4. The method of claim 3, wherein the global gradient data provided to the second responsible gaming system is provided using LPSI.

5. The method of claim 1, wherein the local gradient data defined in the task list comprises responsible gaming parameters.

6. The method of claim 1, wherein the local gradient data defined in the task list comprises responsible gaming model training information.

7. The method of claim 1, wherein the local gradient data defined in the task list comprises responsible gaming model tuning information.

8. A system of a federated learning framework, the system comprising:

a processor; and

a memory coupled with and readable by the processor and storing therein a set of instructions which, when executed by the processor, causes the processor to:

generate a task list defining local gradient data to be provided by each responsible gaming system of a plurality of responsible gaming systems in the federated learning framework;

publish the task list to the plurality of responsible gaming systems in the federated learning framework

receive from a first responsible gaming system of the plurality of responsible gaming systems in the federated learning framework, the local gradient data defined in the task list, the local gradient data comprising gradients from a local responsible gaming model of the first responsible gaming system;

train a global responsible gaming model using the received local gradient data; and

generate global gradient data comprising gradients from the global responsible gaming model.

9. The system of claim 8, wherein the local gradient data received from the first responsible gaming system is received using Labeled Private Set Intersection (LPSI).

10. The system of claim 8, wherein the instructions further cause the processor to:

receive from a second responsible gaming system of the plurality of gaming system of the federated learning framework, a request for the global gradient data; and

provide to the second responsible gaming system, the global gradient data in response to the request from the second responsible gaming system and for training a local responsible gaming model of the second responsible gaming system.

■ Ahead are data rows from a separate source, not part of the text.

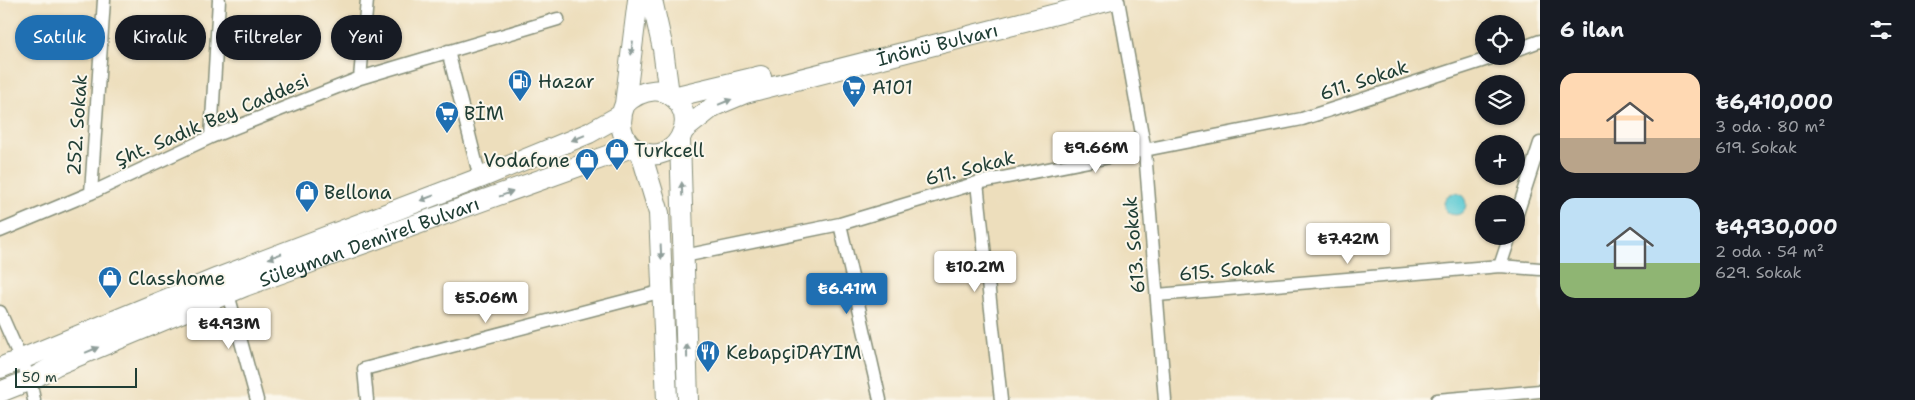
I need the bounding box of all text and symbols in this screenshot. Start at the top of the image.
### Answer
chip: Satılık [15,15,105,60]
chip: Kiralık [115,15,206,60]
chip: Filtreler [216,15,321,60]
chip: Yeni [331,15,402,60]
map controls [1475,15,1525,245]
button: locate [1475,15,1525,65]
text: 6 ilan [1560,16,1624,44]
icon: filters [1867,16,1895,44]
street label: İnönü Bulvarı [874,17,1001,72]
one-way arrow [628,41,636,57]
street label: 611. Sokak [1316,54,1412,106]
street label: Şht. Sadık Bey Caddesi [111,68,313,172]
fuel station icon: Hazar [507,68,533,102]
place label: Hazar [538,69,595,94]
street label: 252. Sokak [61,73,93,177]
supermarket icon: A101 [841,74,867,108]
place label: A101 [872,75,913,100]
button: layers [1475,75,1525,125]
text: ₺6,410,000 [1715,88,1833,116]
icon: home [1600,93,1660,153]
one-way arrow [717,97,732,105]
supermarket icon: BİM [434,100,460,134]
place label: BİM [464,101,504,126]
text: 3 oda · 80 m² [1715,116,1826,137]
pin: ₺9.66M [1055,132,1137,174]
one-way arrow [571,134,585,142]
button: + [1475,135,1525,185]
shop icon: Turkcell [604,137,630,171]
text: ₺9.66M [1064,137,1128,158]
text: 619. Sokak [1715,137,1797,158]
place label: Turkcell [634,138,704,163]
street label: 611. Sokak [922,145,1018,191]
shop icon: Vodafone [574,147,600,181]
place label: Vodafone [483,148,570,173]
shop icon: Bellona [294,179,320,213]
place label: Bellona [324,180,392,205]
one-way arrow [677,181,685,197]
street label: Süleyman Demirel Bulvarı [255,190,483,292]
one-way arrow [498,190,513,197]
one-way arrow [420,195,434,203]
street label: 613. Sokak [1117,195,1151,295]
button: − [1475,195,1525,245]
text: ₺4,930,000 [1715,213,1838,241]
icon: home [1600,218,1660,278]
pin: ₺7.42M [1307,222,1389,265]
text: ₺7.42M [1317,228,1379,249]
text: 2 oda · 54 m² [1715,241,1824,262]
one-way arrow [657,244,665,260]
pin: ₺10.2M [934,250,1016,293]
one-way arrow [268,253,282,261]
street label: 615. Sokak [1178,253,1276,287]
text: ₺10.2M [945,256,1005,277]
text: 629. Sokak [1715,262,1802,283]
shop icon: Classhome [97,265,123,299]
place label: Classhome [128,266,225,291]
pin: ₺6.41M [806,272,888,315]
text: ₺6.41M [817,278,877,299]
pin: ₺5.06M [445,282,527,324]
text: ₺5.06M [454,287,518,308]
pin: ₺4.93M [188,308,270,350]
text: ₺4.93M [198,313,260,334]
restaurant icon: KebapçiDAYIM [695,339,721,373]
place label: KebapçiDAYIM [726,340,862,365]
one-way arrow [682,343,690,359]
one-way arrow [85,346,99,354]
scale bar [15,365,138,388]
text: 50 m [22,368,57,386]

11. The system of claim 10, wherein the global gradient data provided to the second responsible gaming system is provided using LPSI.

12. The system of claim 8, wherein the local gradient data defined in the task list comprises responsible gaming parameters.

13. The system of claim 8, wherein the global gradient data defined in the task list comprises responsible gaming model training information.

14. The system of claim 8, wherein the global gradient data defined in the task list comprises responsible gaming model tuning information.

15. A responsible gaming system comprising:

a processor; and

a memory coupled with and readable by the processor and storing therein a set of instructions which, when executed by the processor, causes the processor to:

receive, from a server of a federated learning framework, a task list defining local gradient data to be provided by each responsible gaming system of a plurality of responsible gaming systems in the federated learning framework;

collect the local gradient data defined in the task list;

provide the collected local gradient data to the server of the federated learning network; and

receive, from the server of the federated learning network, global gradient data.

16. The responsible gaming system of claim 15, wherein the local gradient data is provided to the server of the federated learning network and the global gradient data is received from the server of the federated learning network using Labeled Private Set Intersection (LPSI).

17. The responsible gaming system of claim 15, wherein the global gradient data comprises responsible gaming parameters.

18. The responsible gaming system of claim 15, wherein the global gradient data comprises responsible gaming model training information.

19. The responsible gaming system of claim 18, wherein the instructions further cause the processor to train a local responsible gaming model using the global gradient data.

20. The responsible gaming system of claim 15, wherein the global gradient data comprises responsible gaming model tuning information and wherein the instructions further cause the processor to tune a local responsible gaming model using the global gradient data.